I don't see anything wrong with "stealing" code that was meant to be public
Banning it brings no value in compare to those tools.
Also, how is that different from Google's scraping whole internet?
Many reasons: Google Search provides sources, it links to your website. Copilot only gives the content. Google also doesn't suggest including its search results in your product verbatim.
Even if the ruling did go against them, it would likely still be acceptable to train the models since it would be the usage that would be legally suspect.
Which means that in five years anyone will be capable of running these models entirely off-line on their personal machines and no one will ever know the difference.
And that's just for GPL code. Code not under an OSS license could get way worse.
I assume you only ever use self hosted source control then? And then where is it hosted?
It's very easy to host your own GitLab server if you need a fancy web interface, and even easier to just put Git anywhere if you don't.
In general I want to write as little code as possible as more code = more problems. The code I do write I want to put great care and craft into in order to keep it maintainable.

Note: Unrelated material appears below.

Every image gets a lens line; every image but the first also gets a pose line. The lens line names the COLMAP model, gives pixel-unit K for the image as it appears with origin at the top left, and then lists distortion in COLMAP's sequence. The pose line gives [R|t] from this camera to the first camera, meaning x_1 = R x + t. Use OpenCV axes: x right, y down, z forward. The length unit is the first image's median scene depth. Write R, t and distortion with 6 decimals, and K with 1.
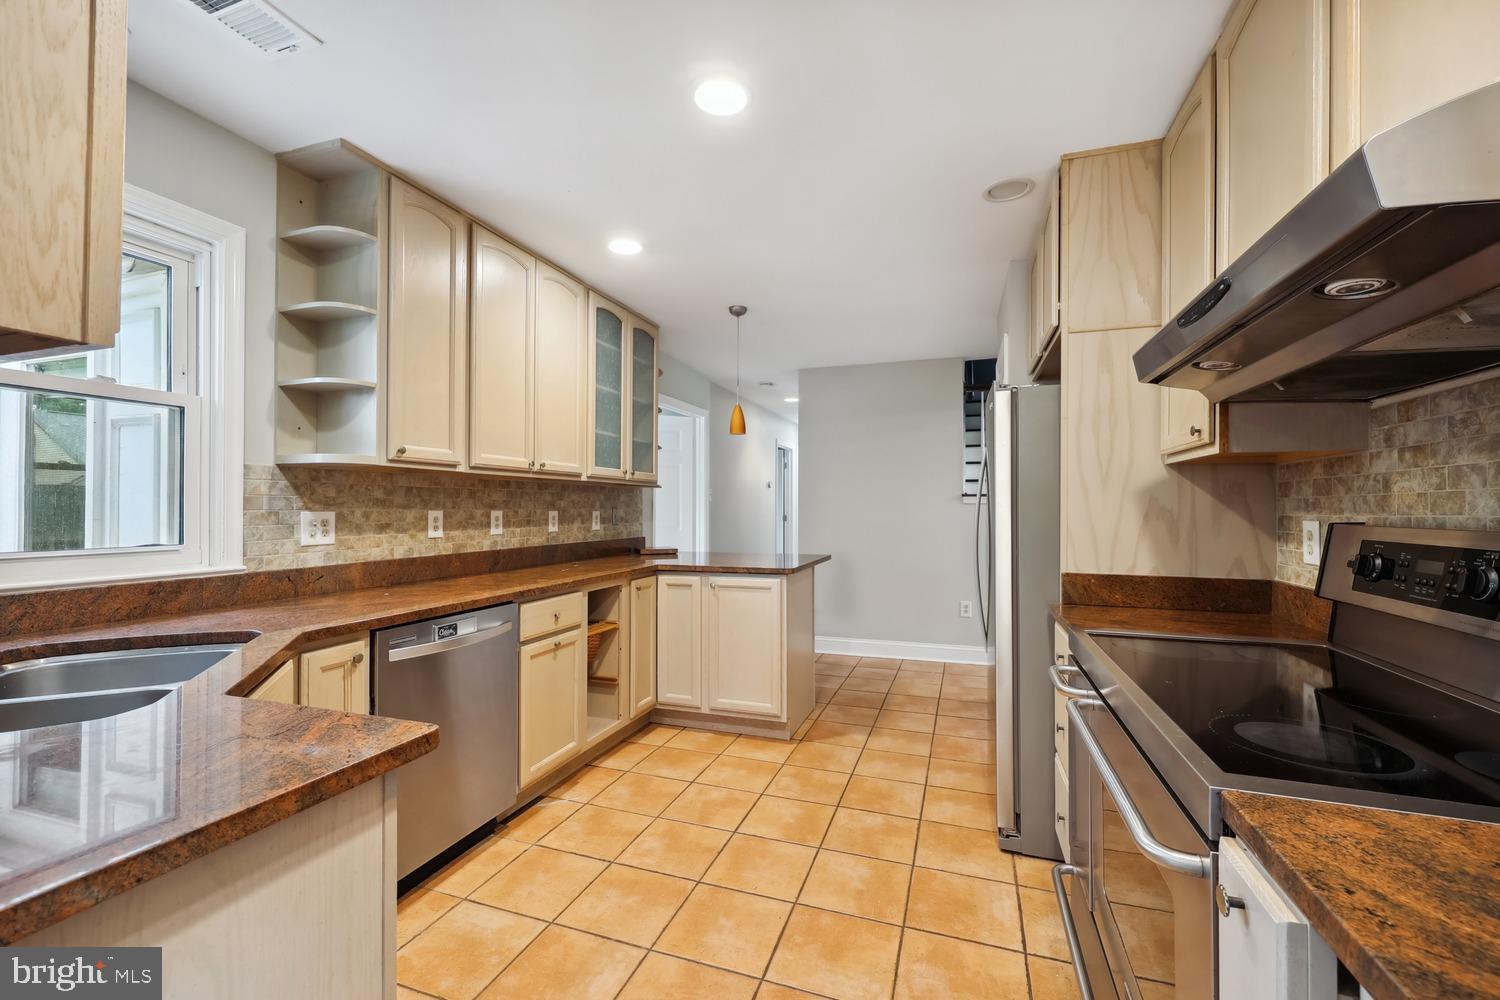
lens RADIAL K [[609.9, 0, 750.0], [0, 609.9, 500.0], [0, 0, 1]] dist [0.000262, 0.000089]
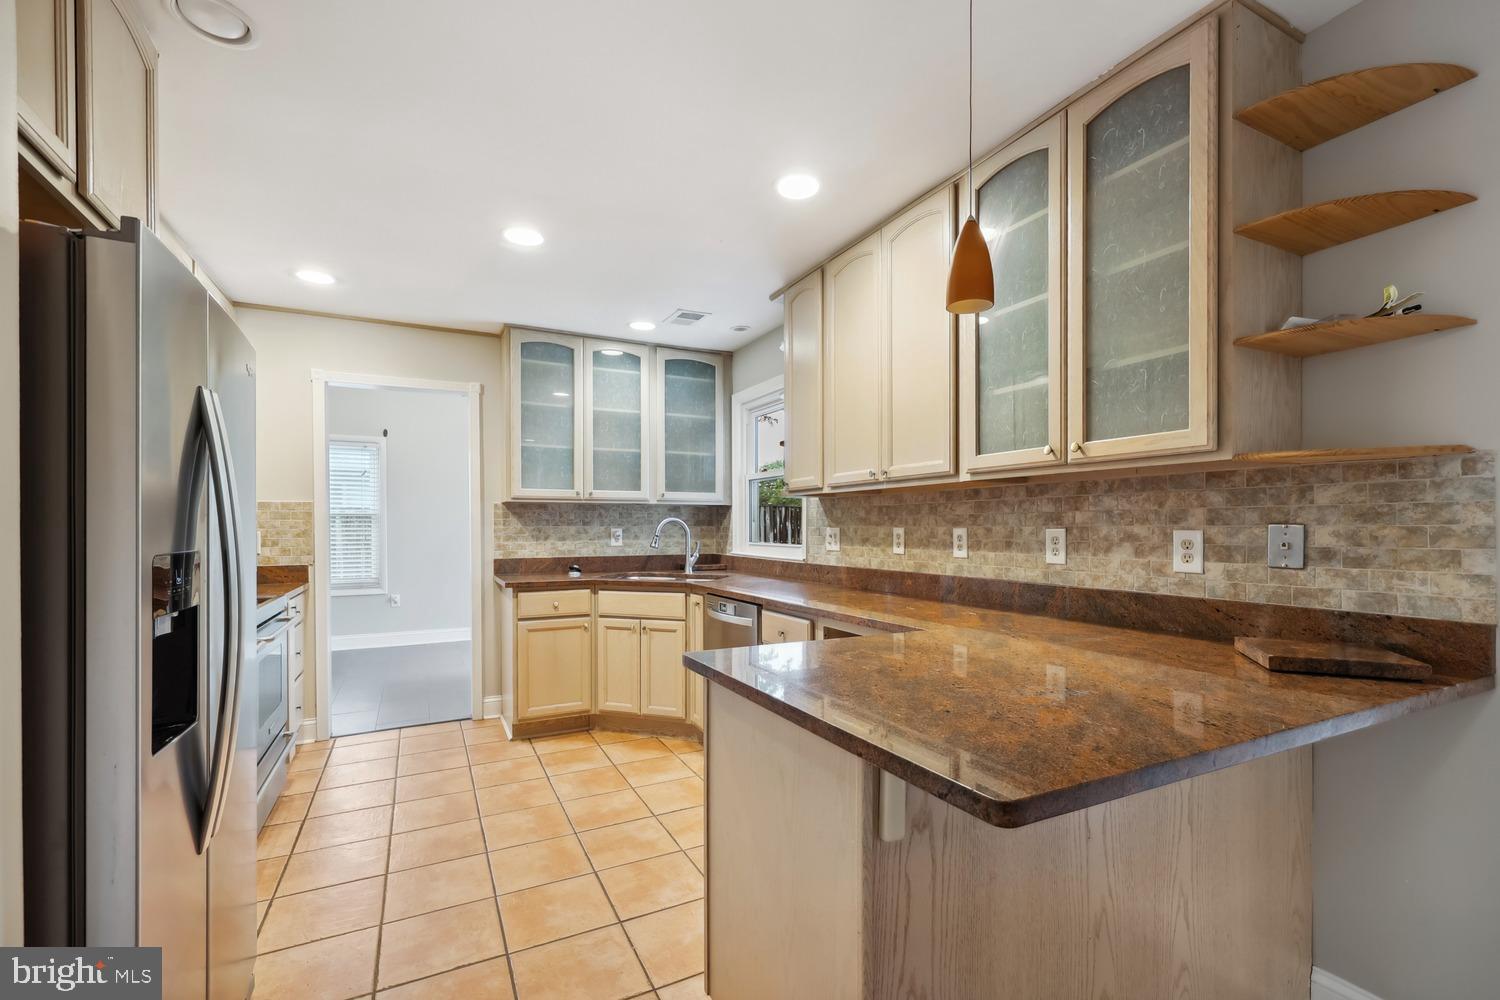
lens RADIAL K [[645.1, 0, 754.6], [0, 645.1, 532.7], [0, 0, 1]] dist [-0.000698, -0.000202]
pose [[-0.681667, 0.004848, -0.731647, 0.429501], [0.008730, 0.999961, -0.001508, 0.024740], [0.731611, -0.007415, -0.681682, 1.512732]]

Giving up any of my agency in this critical area seems like a terrible idea to me.
Something that will help me write more code, or write code faster is of no benefit to me.
What's odd is that I'm noticing almost every single report of it being useful is from someone who is anti code licenses. Or rather, not that they're philosophically opposed, but they disregard licenses altogether because it benefits them and they can't be stopped. I've seen so few reports of usefulness coupled with legal or moral skepticism.